▶ Task goal
The records that follow must be reproduced in full, exactly as written.

START Extracted information

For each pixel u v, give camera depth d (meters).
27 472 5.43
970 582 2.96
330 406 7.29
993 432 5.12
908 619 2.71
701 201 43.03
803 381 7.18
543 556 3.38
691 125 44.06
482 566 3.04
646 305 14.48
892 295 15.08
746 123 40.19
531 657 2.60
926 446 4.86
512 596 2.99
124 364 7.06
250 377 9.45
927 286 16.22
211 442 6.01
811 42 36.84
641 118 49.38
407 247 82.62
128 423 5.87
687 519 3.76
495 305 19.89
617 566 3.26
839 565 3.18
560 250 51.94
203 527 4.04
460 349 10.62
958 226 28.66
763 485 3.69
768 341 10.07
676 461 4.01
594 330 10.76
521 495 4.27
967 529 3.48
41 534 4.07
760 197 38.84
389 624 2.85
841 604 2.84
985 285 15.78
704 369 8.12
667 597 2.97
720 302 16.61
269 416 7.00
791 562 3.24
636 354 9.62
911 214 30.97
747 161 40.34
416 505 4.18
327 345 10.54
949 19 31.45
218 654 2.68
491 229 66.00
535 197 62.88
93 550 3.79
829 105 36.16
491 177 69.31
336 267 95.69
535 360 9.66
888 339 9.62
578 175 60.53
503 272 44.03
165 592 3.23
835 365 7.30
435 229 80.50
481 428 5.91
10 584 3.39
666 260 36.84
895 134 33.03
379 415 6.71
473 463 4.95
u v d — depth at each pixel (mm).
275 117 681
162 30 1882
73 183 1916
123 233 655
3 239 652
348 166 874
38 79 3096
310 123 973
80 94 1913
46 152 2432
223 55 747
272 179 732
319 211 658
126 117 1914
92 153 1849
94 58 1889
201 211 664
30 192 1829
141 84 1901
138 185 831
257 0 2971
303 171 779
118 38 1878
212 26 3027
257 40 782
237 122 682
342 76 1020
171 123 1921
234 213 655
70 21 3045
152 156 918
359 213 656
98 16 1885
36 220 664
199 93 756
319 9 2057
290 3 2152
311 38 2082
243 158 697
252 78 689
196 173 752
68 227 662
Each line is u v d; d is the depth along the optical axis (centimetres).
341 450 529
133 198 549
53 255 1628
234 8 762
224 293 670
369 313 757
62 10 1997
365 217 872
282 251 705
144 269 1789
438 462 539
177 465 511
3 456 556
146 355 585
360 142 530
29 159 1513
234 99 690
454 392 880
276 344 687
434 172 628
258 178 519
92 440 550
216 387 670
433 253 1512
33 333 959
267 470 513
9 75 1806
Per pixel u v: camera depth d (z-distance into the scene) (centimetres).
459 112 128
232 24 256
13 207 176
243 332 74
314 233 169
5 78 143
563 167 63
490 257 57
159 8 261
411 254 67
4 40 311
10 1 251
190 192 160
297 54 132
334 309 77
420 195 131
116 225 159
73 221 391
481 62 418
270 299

END Extracted information

▶ Answer for the task
For each pixel u v, give camera depth d (meters).
27 472 5.43
970 582 2.96
330 406 7.29
993 432 5.12
908 619 2.71
701 201 43.03
803 381 7.18
543 556 3.38
691 125 44.06
482 566 3.04
646 305 14.48
892 295 15.08
746 123 40.19
531 657 2.60
926 446 4.86
512 596 2.99
124 364 7.06
250 377 9.45
927 286 16.22
211 442 6.01
811 42 36.84
641 118 49.38
407 247 82.62
128 423 5.87
687 519 3.76
495 305 19.89
617 566 3.26
839 565 3.18
560 250 51.94
203 527 4.04
460 349 10.62
958 226 28.66
763 485 3.69
768 341 10.07
676 461 4.01
594 330 10.76
521 495 4.27
967 529 3.48
41 534 4.07
760 197 38.84
389 624 2.85
841 604 2.84
985 285 15.78
704 369 8.12
667 597 2.97
720 302 16.61
269 416 7.00
791 562 3.24
636 354 9.62
911 214 30.97
747 161 40.34
416 505 4.18
327 345 10.54
949 19 31.45
218 654 2.68
491 229 66.00
535 197 62.88
93 550 3.79
829 105 36.16
491 177 69.31
336 267 95.69
535 360 9.66
888 339 9.62
578 175 60.53
503 272 44.03
165 592 3.23
835 365 7.30
435 229 80.50
481 428 5.91
10 584 3.39
666 260 36.84
895 134 33.03
379 415 6.71
473 463 4.95
u v d — depth at each pixel (mm).
275 117 681
162 30 1882
73 183 1916
123 233 655
3 239 652
348 166 874
38 79 3096
310 123 973
80 94 1913
46 152 2432
223 55 747
272 179 732
319 211 658
126 117 1914
92 153 1849
94 58 1889
201 211 664
30 192 1829
141 84 1901
138 185 831
257 0 2971
303 171 779
118 38 1878
212 26 3027
257 40 782
237 122 682
342 76 1020
171 123 1921
234 213 655
70 21 3045
152 156 918
359 213 656
98 16 1885
36 220 664
199 93 756
319 9 2057
290 3 2152
311 38 2082
243 158 697
252 78 689
196 173 752
68 227 662
Each line is u v d; d is the depth along the optical axis (centimetres).
341 450 529
133 198 549
53 255 1628
234 8 762
224 293 670
369 313 757
62 10 1997
365 217 872
282 251 705
144 269 1789
438 462 539
177 465 511
3 456 556
146 355 585
360 142 530
29 159 1513
234 99 690
454 392 880
276 344 687
434 172 628
258 178 519
92 440 550
216 387 670
433 253 1512
33 333 959
267 470 513
9 75 1806
Per pixel u v: camera depth d (z-distance into the scene) (centimetres).
459 112 128
232 24 256
13 207 176
243 332 74
314 233 169
5 78 143
563 167 63
490 257 57
159 8 261
411 254 67
4 40 311
10 1 251
190 192 160
297 54 132
334 309 77
420 195 131
116 225 159
73 221 391
481 62 418
270 299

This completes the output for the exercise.